Credit: iStock – Luan Mazieri
The companies and organisations whose actions contributed to the Grenfell Tower fire have been accused of ‘casuistry’ by the chief lawyer for the inquiry into the disaster, who said the 72 resulting deaths were all ‘avoidable’.
In his concluding comments at the closing session of the inquiry, which began more than four years ago, in May 2018, Richard Millett KC highlighted an admission by Celotex that it had added a layer of magnesium oxide to its RS5000 insulation when it was tested at the BRE.
However, the manufacturer concealed the addition of this layer in its marketing leaflets and blamed the designers, who specified the materials at Grenfell Tower, for not reading them fully to ensure it matched the system that passed the BRE test.

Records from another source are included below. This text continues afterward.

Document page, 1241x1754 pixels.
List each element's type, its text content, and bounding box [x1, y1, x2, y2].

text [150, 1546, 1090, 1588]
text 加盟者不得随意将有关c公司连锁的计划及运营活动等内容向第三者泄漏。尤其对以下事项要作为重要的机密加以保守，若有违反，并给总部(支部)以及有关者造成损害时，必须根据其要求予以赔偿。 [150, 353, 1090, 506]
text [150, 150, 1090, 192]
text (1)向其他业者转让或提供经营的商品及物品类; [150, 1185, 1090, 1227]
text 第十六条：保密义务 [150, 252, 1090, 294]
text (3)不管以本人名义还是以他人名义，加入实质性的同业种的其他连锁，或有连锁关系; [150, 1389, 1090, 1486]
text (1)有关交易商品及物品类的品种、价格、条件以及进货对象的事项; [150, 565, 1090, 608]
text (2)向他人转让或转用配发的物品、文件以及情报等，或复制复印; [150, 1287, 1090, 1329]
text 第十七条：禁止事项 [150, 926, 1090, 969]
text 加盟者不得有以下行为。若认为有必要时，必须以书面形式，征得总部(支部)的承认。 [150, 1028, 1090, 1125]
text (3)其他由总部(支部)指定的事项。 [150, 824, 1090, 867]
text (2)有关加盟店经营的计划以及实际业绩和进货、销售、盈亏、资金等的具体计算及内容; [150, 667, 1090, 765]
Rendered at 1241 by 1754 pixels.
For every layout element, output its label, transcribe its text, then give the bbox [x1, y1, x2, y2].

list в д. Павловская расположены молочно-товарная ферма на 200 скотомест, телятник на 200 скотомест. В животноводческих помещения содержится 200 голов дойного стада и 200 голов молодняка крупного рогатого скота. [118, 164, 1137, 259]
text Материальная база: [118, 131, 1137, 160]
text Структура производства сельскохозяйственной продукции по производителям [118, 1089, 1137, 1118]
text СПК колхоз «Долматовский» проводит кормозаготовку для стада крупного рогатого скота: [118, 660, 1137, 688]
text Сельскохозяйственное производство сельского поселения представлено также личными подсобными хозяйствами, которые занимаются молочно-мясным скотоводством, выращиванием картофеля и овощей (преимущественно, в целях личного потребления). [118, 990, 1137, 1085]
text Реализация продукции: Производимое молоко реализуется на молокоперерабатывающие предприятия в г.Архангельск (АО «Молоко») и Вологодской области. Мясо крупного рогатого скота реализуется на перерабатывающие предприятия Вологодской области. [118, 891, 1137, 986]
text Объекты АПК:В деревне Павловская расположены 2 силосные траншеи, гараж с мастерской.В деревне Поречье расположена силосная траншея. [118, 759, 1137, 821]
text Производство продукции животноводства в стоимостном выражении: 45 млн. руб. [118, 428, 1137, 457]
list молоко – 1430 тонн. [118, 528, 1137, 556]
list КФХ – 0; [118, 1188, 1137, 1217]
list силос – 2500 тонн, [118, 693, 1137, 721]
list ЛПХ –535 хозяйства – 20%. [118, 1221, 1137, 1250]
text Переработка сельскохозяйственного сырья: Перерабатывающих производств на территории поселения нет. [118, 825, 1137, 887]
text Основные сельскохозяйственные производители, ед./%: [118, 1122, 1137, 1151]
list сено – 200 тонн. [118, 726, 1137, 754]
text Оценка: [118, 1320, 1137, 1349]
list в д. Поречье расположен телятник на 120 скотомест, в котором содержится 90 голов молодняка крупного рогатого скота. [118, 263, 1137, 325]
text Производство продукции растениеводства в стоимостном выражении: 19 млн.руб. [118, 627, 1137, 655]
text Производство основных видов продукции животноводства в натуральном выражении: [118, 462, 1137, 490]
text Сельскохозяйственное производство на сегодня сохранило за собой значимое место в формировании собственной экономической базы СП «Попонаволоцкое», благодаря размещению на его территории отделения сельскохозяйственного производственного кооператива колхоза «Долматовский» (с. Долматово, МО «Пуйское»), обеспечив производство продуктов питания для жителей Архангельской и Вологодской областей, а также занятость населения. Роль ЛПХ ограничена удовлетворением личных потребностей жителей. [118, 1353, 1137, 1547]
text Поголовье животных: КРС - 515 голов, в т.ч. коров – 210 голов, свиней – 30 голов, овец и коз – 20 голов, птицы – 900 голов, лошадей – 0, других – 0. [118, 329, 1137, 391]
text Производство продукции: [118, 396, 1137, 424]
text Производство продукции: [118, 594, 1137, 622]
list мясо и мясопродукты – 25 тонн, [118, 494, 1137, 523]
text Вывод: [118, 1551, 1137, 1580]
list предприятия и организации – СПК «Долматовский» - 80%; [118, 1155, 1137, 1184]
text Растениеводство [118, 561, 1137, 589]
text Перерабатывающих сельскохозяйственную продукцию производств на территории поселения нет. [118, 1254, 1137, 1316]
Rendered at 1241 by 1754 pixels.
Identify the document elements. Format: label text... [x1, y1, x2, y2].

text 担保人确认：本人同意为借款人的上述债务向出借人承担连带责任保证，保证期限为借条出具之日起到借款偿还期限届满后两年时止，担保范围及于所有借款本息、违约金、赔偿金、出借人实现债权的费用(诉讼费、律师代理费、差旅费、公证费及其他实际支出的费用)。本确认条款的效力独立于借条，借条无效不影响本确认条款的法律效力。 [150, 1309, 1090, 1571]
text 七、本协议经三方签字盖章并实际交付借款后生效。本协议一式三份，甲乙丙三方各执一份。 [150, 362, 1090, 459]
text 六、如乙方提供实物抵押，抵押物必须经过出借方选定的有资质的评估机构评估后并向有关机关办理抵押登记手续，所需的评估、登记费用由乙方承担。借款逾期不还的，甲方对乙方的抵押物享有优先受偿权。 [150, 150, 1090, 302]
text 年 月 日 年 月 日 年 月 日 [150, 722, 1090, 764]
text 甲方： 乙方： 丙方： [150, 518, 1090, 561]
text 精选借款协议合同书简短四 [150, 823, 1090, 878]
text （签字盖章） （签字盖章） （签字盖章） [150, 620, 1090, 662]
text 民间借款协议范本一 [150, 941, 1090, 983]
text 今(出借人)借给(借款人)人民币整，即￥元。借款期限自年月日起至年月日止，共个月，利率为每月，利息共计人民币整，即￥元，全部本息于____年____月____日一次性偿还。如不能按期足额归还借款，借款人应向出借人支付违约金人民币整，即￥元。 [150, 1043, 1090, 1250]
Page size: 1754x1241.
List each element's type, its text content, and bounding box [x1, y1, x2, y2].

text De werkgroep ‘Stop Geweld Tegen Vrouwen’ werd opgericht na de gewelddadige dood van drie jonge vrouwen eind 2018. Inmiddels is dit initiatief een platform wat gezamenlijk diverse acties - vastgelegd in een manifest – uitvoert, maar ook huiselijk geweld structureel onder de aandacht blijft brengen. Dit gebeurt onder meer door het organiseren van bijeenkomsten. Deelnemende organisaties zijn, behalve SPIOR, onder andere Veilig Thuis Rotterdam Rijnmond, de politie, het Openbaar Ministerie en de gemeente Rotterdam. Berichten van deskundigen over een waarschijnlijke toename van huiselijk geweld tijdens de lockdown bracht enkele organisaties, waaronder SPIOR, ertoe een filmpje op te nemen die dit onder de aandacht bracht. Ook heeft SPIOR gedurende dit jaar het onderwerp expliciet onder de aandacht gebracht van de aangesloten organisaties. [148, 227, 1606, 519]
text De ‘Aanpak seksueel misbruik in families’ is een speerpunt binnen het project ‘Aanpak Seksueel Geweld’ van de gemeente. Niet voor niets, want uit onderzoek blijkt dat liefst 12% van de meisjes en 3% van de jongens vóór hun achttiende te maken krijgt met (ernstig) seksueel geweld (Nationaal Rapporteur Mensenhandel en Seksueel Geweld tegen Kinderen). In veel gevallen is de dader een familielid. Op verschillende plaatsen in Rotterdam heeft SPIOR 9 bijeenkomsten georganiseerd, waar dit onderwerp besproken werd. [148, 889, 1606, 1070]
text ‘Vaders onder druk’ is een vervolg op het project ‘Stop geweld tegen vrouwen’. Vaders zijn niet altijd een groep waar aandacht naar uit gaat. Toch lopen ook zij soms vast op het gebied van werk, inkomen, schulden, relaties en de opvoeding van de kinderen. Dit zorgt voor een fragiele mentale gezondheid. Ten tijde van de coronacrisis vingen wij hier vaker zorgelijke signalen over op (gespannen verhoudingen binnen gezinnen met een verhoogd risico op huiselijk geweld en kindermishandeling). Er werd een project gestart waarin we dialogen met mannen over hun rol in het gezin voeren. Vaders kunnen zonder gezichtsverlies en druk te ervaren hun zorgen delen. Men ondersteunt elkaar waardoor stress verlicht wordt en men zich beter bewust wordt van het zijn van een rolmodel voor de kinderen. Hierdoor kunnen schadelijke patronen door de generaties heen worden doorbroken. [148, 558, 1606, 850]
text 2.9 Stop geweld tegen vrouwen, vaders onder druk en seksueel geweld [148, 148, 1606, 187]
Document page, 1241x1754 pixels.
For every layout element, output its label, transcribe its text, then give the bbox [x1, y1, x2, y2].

‘This kind of casuistry… is not helpful to you in working out who is to blame,’ he said, adding that an ‘enduring mark’ of the inquiry had been attempts by those involved in the tower’s botched refurbishment to ‘exculpate themselves and to pin the blame on others.
‘There was nothing unknown or not reasonably knowable which caused or contributed to the fire and its consequences. On the contrary, each and every one of the risks which eventuated at Grenfell Tower on that night were well known by many and ought to have been known by all who had any part to play.
‘Each and every one of the deaths that occurred in Grenfell Tower on 14 June 2017 was avoidable.’
Millett displayed a web diagram on screens in the inquiry room showing the occasions when companies, professionals and public authorities involved in cladding the council block had blamed one other.